## Testo dell'esercizio
---+---

ANCONA – Richiederà una quota parte dei 105 milioni di euro di risorse pubbliche previste per lo sviluppo delle reti di nuova generazione nel settennio di programmazione europea, l’investimento promosso dalla Regione Marche per diffondere la banda ultra larga nei distretti produttivi e nelle aree rurali entro il 2018. Il progetto rientra negli interventi del nuovo Piano telematico regionale, all’esame oggi dall’Assemblea legislativa, su proposta della Giunta regionale.

L’obiettivo, in conformità con le indicazioni dell’Agenda digitale europea e delle previsioni del precedente Piano telematico 2008, è quello di arrivare, entro il 2020, alla copertura del 100 per cento della popolazione marchigiana con servizi a banda ultra larga di almeno 30 Mbps e dell’85 per cento con quelli da almeno 100 Mbps.

“Il primo passaggio riguarderà le aree, per lo più interne, dove le infrastrutture di rete sono inesistenti e dove è necessario l’intervento pubblico per realizzarle”, spiega il vice presidente e assessore all’Agricoltura, Anna Casini. Senza l’aiuto del pubblico, rimarca l’assessore all’Informatica, Fabrizio Cesetti, “l’operatore privato non sarebbe interessato a intervenire, vista lo scarso ritorno dell’investimento che, invece, è essenziale per sostenere il rilancio economico e sociale di un’ampia porzione del territorio nazionale e regionale”.

---+---

## Esplorazione del materiale
[1] Secondo il testo sulla banda ultra larga nelle Marche, entro quale anno si intende coprire il 100 per cento della popolazione marchigiana con servizi di almeno 30 Mbps?
[2] Prosegua il testo sulla banda ultra larga nelle Marche, riprendendo subito dopo l'ultima frase riportata.

---+---

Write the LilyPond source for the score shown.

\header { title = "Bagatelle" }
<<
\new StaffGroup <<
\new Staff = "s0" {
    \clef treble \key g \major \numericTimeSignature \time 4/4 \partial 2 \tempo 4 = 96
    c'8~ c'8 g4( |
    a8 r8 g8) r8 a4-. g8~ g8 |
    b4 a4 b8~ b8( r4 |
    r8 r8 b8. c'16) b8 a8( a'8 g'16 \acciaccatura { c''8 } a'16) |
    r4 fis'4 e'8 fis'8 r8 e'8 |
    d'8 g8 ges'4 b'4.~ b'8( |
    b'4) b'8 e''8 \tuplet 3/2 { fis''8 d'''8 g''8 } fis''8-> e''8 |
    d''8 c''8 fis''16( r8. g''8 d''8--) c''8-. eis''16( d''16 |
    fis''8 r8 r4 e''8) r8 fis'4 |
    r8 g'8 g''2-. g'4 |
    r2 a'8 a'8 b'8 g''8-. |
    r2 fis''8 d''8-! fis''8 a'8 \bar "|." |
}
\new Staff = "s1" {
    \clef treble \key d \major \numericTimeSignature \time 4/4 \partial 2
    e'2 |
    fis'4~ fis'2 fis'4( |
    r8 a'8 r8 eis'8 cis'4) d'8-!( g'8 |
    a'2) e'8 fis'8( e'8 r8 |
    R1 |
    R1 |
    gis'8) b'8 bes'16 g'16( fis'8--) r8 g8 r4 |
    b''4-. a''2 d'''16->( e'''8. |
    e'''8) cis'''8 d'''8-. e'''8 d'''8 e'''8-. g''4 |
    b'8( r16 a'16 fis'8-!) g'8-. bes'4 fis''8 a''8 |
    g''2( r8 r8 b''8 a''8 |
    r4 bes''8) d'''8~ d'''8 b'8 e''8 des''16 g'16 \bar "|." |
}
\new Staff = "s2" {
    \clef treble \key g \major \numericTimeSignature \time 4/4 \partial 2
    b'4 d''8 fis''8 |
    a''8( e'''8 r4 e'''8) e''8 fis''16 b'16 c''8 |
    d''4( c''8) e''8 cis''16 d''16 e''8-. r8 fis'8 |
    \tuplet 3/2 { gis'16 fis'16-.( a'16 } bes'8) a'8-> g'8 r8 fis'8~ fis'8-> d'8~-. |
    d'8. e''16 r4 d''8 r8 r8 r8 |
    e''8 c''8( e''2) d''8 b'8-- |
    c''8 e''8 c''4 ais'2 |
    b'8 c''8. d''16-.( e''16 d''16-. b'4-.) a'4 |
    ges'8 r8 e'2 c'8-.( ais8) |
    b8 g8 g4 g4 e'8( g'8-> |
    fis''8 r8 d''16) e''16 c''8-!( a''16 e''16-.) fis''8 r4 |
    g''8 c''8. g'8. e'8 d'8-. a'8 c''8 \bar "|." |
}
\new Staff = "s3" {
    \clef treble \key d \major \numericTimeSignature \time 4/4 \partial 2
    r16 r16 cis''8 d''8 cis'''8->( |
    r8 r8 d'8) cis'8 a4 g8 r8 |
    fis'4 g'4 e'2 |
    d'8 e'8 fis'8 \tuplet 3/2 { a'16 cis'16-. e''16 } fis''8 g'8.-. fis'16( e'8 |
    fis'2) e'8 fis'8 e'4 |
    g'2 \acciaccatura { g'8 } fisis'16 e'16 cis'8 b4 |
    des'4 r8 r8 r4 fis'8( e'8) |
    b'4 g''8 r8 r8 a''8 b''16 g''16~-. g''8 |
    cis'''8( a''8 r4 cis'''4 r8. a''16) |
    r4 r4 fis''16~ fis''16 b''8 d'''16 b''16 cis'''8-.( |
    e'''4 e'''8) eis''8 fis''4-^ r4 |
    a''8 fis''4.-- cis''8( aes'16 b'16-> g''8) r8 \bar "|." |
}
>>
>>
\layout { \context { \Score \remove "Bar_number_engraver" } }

---+---

## Risposte alle consegne
[1] Entro il 2020.

[2]
Per consentire di raggiungere il primo obiettivo del nuovo Piano telematico entro il 2018, la Giunta regionale – nella seduta di lunedì 1 agosto – ha approvato lo schema di Accordo con il ministero dello Sviluppo economico e le convezioni operative per utilizzare le risorse nazionali assegnate alle Marche con il Fondo di sviluppo e coesione 2014/2020. Sono circa 72 milioni di euro che vanno ad aggiungersi agli 11,5 milioni della nuova programmazione del Por Fesr (Fondo europeo per lo sviluppo regionale) e ai 21,5 del Programma di sviluppo rurale (Psr Feasr 2014/2020) stanziati dalla Regione fino al 2020.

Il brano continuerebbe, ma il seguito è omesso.